An evening with Mike Nichols and Elaine May. (1960)

An evening with Mike Nichols and Elaine May. (1960) Image ID: 3993709

One of Nichols’ great innovations in The Graduate was to cast Dustin Hoffman—short, nondescript, obviously Jewish—in a role written as a WASPy Robert Redford type (“a walking surfboard,” in Hoffman’s words).
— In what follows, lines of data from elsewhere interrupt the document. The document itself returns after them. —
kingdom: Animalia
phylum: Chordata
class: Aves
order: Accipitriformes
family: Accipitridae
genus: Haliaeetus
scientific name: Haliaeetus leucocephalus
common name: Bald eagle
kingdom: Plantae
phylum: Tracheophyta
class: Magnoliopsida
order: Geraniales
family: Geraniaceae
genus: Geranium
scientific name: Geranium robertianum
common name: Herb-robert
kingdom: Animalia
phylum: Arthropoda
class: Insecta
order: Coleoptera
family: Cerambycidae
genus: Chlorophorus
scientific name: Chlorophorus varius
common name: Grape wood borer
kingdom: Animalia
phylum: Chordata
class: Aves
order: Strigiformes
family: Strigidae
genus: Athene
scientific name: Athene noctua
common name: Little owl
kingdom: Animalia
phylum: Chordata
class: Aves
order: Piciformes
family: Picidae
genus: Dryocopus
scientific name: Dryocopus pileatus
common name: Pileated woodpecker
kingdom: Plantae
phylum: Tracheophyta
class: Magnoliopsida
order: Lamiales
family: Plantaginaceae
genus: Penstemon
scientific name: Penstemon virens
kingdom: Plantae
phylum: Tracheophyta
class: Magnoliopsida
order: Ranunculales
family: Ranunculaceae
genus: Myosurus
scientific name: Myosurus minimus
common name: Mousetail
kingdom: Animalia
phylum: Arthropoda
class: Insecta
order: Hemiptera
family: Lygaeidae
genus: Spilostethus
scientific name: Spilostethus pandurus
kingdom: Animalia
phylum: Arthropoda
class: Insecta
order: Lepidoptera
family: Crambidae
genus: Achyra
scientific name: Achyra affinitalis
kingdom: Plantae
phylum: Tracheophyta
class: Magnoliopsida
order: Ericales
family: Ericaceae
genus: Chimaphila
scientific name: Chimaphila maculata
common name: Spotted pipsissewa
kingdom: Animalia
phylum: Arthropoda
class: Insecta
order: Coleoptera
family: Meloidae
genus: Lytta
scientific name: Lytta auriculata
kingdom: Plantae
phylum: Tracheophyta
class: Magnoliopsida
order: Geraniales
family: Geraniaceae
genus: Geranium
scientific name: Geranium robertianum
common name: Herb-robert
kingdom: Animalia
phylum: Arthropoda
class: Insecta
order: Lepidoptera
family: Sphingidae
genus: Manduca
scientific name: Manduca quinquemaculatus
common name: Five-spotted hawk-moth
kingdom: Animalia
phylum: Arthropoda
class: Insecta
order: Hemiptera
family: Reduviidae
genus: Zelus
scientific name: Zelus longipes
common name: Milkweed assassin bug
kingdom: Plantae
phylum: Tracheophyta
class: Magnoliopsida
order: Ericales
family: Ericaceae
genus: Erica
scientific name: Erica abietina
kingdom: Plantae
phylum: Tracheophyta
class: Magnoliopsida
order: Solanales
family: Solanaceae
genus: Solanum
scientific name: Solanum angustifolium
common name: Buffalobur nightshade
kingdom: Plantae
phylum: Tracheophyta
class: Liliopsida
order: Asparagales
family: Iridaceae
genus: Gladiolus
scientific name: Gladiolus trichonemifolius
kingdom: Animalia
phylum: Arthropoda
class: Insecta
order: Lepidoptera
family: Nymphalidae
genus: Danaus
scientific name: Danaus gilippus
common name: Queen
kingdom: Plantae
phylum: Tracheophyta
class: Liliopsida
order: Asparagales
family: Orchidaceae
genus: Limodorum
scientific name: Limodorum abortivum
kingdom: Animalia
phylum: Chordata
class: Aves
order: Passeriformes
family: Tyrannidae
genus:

Nichols himself was something of an inversion of that contrast—tall, blonde, and legendarily articulate and urbane, he was nonetheless a refugee from Hitler, a German-born Jew who came to the United States at the age of 8. His hair fell out due to a whooping cough shot, his father died when he was 12, and the only English phrases Nichols (then known as Mikhail Igor Peschkowsky—Igor to his schoolmates) knew upon arriving in America were “I do not speak English” and “Please, do not kiss me.” Often approaching his early work as a sardonic outsider-observer, Nichols matured into a role as the ultimate Broadway insider, a reluctant interviewee but a legendary raconteur for lucky initimates. “Sometimes I feel I should be paying admission,” said Diane Sawyer, his wife.

“What is it really like?” is the one idea Nichols returned to again and again when he could be coaxed into interviews. In 2004, he expanded on how that basic notion informed all his work:

I think I have always been interested in one main question in making a film or doing a play: What is this really like? Not, what is the convention? Or, what is the agreed-upon approach here? But, what is this moment, this emotion, this action, this experience like when it happens in life? In order to try to answer that question, sometimes we have to leave reality behind and try to go where the poetry goes. But the question is always the same.

Rare recordings of many of Nichols’ theatrical productions can be viewed on-site at the Library for the Performing Arts’ Theatre on Film and Tape Archive, including The Gin Game, Annie, Waiting For Godot (with Robin Williams), The Seagull, Monty Python's Spamalot, Death of a Salesman, and Betrayal.